====== EXERCISE INPUTS

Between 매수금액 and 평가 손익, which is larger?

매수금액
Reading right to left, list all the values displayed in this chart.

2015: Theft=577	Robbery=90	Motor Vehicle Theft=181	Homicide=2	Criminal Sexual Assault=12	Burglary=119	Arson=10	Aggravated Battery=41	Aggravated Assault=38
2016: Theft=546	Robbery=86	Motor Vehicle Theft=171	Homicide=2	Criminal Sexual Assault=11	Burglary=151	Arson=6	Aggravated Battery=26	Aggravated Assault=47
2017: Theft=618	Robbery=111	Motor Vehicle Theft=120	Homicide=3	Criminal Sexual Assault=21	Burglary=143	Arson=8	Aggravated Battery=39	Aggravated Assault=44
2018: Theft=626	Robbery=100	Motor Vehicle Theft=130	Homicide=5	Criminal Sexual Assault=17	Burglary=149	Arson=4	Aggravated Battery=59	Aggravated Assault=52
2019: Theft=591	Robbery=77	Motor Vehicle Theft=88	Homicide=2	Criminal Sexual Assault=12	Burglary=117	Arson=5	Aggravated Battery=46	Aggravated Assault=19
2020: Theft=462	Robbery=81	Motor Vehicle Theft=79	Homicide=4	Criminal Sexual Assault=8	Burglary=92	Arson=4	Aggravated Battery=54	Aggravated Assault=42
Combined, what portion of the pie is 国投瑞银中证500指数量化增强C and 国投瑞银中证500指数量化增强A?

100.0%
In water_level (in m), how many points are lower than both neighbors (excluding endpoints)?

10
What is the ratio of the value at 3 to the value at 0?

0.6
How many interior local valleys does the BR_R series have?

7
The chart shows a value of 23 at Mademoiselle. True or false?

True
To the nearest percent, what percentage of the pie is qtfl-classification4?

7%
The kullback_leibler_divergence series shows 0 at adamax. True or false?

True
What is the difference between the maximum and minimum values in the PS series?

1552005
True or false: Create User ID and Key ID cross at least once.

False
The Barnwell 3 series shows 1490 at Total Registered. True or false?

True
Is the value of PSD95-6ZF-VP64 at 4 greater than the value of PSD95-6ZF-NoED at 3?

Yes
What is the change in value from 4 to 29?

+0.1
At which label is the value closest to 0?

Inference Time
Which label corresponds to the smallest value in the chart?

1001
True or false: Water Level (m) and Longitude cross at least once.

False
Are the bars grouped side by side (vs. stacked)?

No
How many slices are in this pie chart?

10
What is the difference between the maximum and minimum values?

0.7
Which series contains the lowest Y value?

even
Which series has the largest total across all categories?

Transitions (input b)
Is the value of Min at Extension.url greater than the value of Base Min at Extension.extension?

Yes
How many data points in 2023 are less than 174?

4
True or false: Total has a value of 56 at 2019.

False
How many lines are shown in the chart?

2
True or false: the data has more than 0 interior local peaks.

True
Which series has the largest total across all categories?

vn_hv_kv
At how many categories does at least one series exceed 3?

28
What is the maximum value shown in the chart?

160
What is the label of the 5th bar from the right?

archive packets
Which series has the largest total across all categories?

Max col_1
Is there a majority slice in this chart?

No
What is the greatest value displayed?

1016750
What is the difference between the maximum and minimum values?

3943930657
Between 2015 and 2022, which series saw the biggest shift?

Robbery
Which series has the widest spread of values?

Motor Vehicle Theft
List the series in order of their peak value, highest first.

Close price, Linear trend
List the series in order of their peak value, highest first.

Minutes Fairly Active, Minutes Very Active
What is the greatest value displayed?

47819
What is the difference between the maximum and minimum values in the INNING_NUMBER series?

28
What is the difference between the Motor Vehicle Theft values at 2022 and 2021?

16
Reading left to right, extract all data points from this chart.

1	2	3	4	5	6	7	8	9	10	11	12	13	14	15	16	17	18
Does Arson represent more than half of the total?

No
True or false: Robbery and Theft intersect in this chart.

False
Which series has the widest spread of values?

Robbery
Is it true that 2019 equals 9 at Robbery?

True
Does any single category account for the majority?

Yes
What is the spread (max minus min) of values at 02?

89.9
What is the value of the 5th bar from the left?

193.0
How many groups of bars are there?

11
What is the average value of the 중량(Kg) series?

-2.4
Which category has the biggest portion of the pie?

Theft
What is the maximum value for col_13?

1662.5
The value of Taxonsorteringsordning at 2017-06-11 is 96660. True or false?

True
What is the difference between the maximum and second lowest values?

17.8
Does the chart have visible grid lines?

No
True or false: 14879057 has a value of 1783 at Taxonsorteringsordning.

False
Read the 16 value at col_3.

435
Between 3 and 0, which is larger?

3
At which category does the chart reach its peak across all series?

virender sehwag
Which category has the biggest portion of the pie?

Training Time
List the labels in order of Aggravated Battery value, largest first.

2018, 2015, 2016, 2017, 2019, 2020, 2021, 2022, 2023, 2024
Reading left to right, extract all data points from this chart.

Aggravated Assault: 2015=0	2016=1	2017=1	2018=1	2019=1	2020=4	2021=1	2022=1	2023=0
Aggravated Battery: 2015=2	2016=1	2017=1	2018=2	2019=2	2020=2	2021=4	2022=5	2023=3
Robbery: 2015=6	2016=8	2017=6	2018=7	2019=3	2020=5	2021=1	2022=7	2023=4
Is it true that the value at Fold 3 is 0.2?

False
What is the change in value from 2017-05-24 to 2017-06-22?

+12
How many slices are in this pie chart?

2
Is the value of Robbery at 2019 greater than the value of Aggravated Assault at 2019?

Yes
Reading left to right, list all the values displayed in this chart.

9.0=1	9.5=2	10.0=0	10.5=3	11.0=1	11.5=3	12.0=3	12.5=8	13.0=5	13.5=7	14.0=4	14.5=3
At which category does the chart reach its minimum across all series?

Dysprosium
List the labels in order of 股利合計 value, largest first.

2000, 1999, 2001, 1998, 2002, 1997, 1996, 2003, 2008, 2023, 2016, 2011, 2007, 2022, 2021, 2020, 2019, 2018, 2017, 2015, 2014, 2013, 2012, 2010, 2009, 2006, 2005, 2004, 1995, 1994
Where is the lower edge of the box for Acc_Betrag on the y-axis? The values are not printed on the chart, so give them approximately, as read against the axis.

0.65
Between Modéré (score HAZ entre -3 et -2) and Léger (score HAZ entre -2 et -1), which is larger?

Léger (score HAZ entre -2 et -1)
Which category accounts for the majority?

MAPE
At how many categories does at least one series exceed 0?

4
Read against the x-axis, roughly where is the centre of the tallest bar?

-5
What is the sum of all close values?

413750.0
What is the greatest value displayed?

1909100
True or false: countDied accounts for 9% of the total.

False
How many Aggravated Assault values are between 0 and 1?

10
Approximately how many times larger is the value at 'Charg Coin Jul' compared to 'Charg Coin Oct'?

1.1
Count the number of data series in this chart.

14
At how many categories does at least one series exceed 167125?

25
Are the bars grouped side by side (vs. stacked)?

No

============

--- REQUEST ---
Present every line of the data above as a numbered list, omitting all blank lines.

--- ANSWER ---
1. Between 매수금액 and 평가 손익, which is larger?
2. 매수금액
3. Reading right to left, list all the values displayed in this chart.
4. 2015: Theft=577	Robbery=90	Motor Vehicle Theft=181	Homicide=2	Criminal Sexual Assault=12	Burglary=119	Arson=10	Aggravated Battery=41	Aggravated Assault=38
5. 2016: Theft=546	Robbery=86	Motor Vehicle Theft=171	Homicide=2	Criminal Sexual Assault=11	Burglary=151	Arson=6	Aggravated Battery=26	Aggravated Assault=47
6. 2017: Theft=618	Robbery=111	Motor Vehicle Theft=120	Homicide=3	Criminal Sexual Assault=21	Burglary=143	Arson=8	Aggravated Battery=39	Aggravated Assault=44
7. 2018: Theft=626	Robbery=100	Motor Vehicle Theft=130	Homicide=5	Criminal Sexual Assault=17	Burglary=149	Arson=4	Aggravated Battery=59	Aggravated Assault=52
8. 2019: Theft=591	Robbery=77	Motor Vehicle Theft=88	Homicide=2	Criminal Sexual Assault=12	Burglary=117	Arson=5	Aggravated Battery=46	Aggravated Assault=19
9. 2020: Theft=462	Robbery=81	Motor Vehicle Theft=79	Homicide=4	Criminal Sexual Assault=8	Burglary=92	Arson=4	Aggravated Battery=54	Aggravated Assault=42
10. Combined, what portion of the pie is 国投瑞银中证500指数量化增强C and 国投瑞银中证500指数量化增强A?
11. 100.0%
12. In water_level (in m), how many points are lower than both neighbors (excluding endpoints)?
13. 10
14. What is the ratio of the value at 3 to the value at 0?
15. 0.6
16. How many interior local valleys does the BR_R series have?
17. 7
18. The chart shows a value of 23 at Mademoiselle. True or false?
19. True
20. To the nearest percent, what percentage of the pie is qtfl-classification4?
21. 7%
22. The kullback_leibler_divergence series shows 0 at adamax. True or false?
23. True
24. What is the difference between the maximum and minimum values in the PS series?
25. 1552005
26. True or false: Create User ID and Key ID cross at least once.
27. False
28. The Barnwell 3 series shows 1490 at Total Registered. True or false?
29. True
30. Is the value of PSD95-6ZF-VP64 at 4 greater than the value of PSD95-6ZF-NoED at 3?
31. Yes
32. What is the change in value from 4 to 29?
33. +0.1
34. At which label is the value closest to 0?
35. Inference Time
36. Which label corresponds to the smallest value in the chart?
37. 1001
38. True or false: Water Level (m) and Longitude cross at least once.
39. False
40. Are the bars grouped side by side (vs. stacked)?
41. No
42. How many slices are in this pie chart?
43. 10
44. What is the difference between the maximum and minimum values?
45. 0.7
46. Which series contains the lowest Y value?
47. even
48. Which series has the largest total across all categories?
49. Transitions (input b)
50. Is the value of Min at Extension.url greater than the value of Base Min at Extension.extension?
51. Yes
52. How many data points in 2023 are less than 174?
53. 4
54. True or false: Total has a value of 56 at 2019.
55. False
56. How many lines are shown in the chart?
57. 2
58. True or false: the data has more than 0 interior local peaks.
59. True
60. Which series has the largest total across all categories?
61. vn_hv_kv
62. At how many categories does at least one series exceed 3?
63. 28
64. What is the maximum value shown in the chart?
65. 160
66. What is the label of the 5th bar from the right?
67. archive packets
68. Which series has the largest total across all categories?
69. Max col_1
70. Is there a majority slice in this chart?
71. No
72. What is the greatest value displayed?
73. 1016750
74. What is the difference between the maximum and minimum values?
75. 3943930657
76. Between 2015 and 2022, which series saw the biggest shift?
77. Robbery
78. Which series has the widest spread of values?
79. Motor Vehicle Theft
80. List the series in order of their peak value, highest first.
81. Close price, Linear trend
82. List the series in order of their peak value, highest first.
83. Minutes Fairly Active, Minutes Very Active
84. What is the greatest value displayed?
85. 47819
86. What is the difference between the maximum and minimum values in the INNING_NUMBER series?
87. 28
88. What is the difference between the Motor Vehicle Theft values at 2022 and 2021?
89. 16
90. Reading left to right, extract all data points from this chart.
91. 1	2	3	4	5	6	7	8	9	10	11	12	13	14	15	16	17	18
92. Does Arson represent more than half of the total?
93. No
94. True or false: Robbery and Theft intersect in this chart.
95. False
96. Which series has the widest spread of values?
97. Robbery
98. Is it true that 2019 equals 9 at Robbery?
99. True
100. Does any single category account for the majority?
101. Yes
102. What is the spread (max minus min) of values at 02?
103. 89.9
104. What is the value of the 5th bar from the left?
105. 193.0
106. How many groups of bars are there?
107. 11
108. What is the average value of the 중량(Kg) series?
109. -2.4
110. Which category has the biggest portion of the pie?
111. Theft
112. What is the maximum value for col_13?
113. 1662.5
114. The value of Taxonsorteringsordning at 2017-06-11 is 96660. True or false?
115. True
116. What is the difference between the maximum and second lowest values?
117. 17.8
118. Does the chart have visible grid lines?
119. No
120. True or false: 14879057 has a value of 1783 at Taxonsorteringsordning.
121. False
122. Read the 16 value at col_3.
123. 435
124. Between 3 and 0, which is larger?
125. 3
126. At which category does the chart reach its peak across all series?
127. virender sehwag
128. Which category has the biggest portion of the pie?
129. Training Time
130. List the labels in order of Aggravated Battery value, largest first.
131. 2018, 2015, 2016, 2017, 2019, 2020, 2021, 2022, 2023, 2024
132. Reading left to right, extract all data points from this chart.
133. Aggravated Assault: 2015=0	2016=1	2017=1	2018=1	2019=1	2020=4	2021=1	2022=1	2023=0
134. Aggravated Battery: 2015=2	2016=1	2017=1	2018=2	2019=2	2020=2	2021=4	2022=5	2023=3
135. Robbery: 2015=6	2016=8	2017=6	2018=7	2019=3	2020=5	2021=1	2022=7	2023=4
136. Is it true that the value at Fold 3 is 0.2?
137. False
138. What is the change in value from 2017-05-24 to 2017-06-22?
139. +12
140. How many slices are in this pie chart?
141. 2
142. Is the value of Robbery at 2019 greater than the value of Aggravated Assault at 2019?
143. Yes
144. Reading left to right, list all the values displayed in this chart.
145. 9.0=1	9.5=2	10.0=0	10.5=3	11.0=1	11.5=3	12.0=3	12.5=8	13.0=5	13.5=7	14.0=4	14.5=3
146. At which category does the chart reach its minimum across all series?
147. Dysprosium
148. List the labels in order of 股利合計 value, largest first.
149. 2000, 1999, 2001, 1998, 2002, 1997, 1996, 2003, 2008, 2023, 2016, 2011, 2007, 2022, 2021, 2020, 2019, 2018, 2017, 2015, 2014, 2013, 2012, 2010, 2009, 2006, 2005, 2004, 1995, 1994
150. Where is the lower edge of the box for Acc_Betrag on the y-axis? The values are not printed on the chart, so give them approximately, as read against the axis.
151. 0.65
152. Between Modéré (score HAZ entre -3 et -2) and Léger (score HAZ entre -2 et -1), which is larger?
153. Léger (score HAZ entre -2 et -1)
154. Which category accounts for the majority?
155. MAPE
156. At how many categories does at least one series exceed 0?
157. 4
158. Read against the x-axis, roughly where is the centre of the tallest bar?
159. -5
160. What is the sum of all close values?
161. 413750.0
162. What is the greatest value displayed?
163. 1909100
164. True or false: countDied accounts for 9% of the total.
165. False
166. How many Aggravated Assault values are between 0 and 1?
167. 10
168. Approximately how many times larger is the value at 'Charg Coin Jul' compared to 'Charg Coin Oct'?
169. 1.1
170. Count the number of data series in this chart.
171. 14
172. At how many categories does at least one series exceed 167125?
173. 25
174. Are the bars grouped side by side (vs. stacked)?
175. No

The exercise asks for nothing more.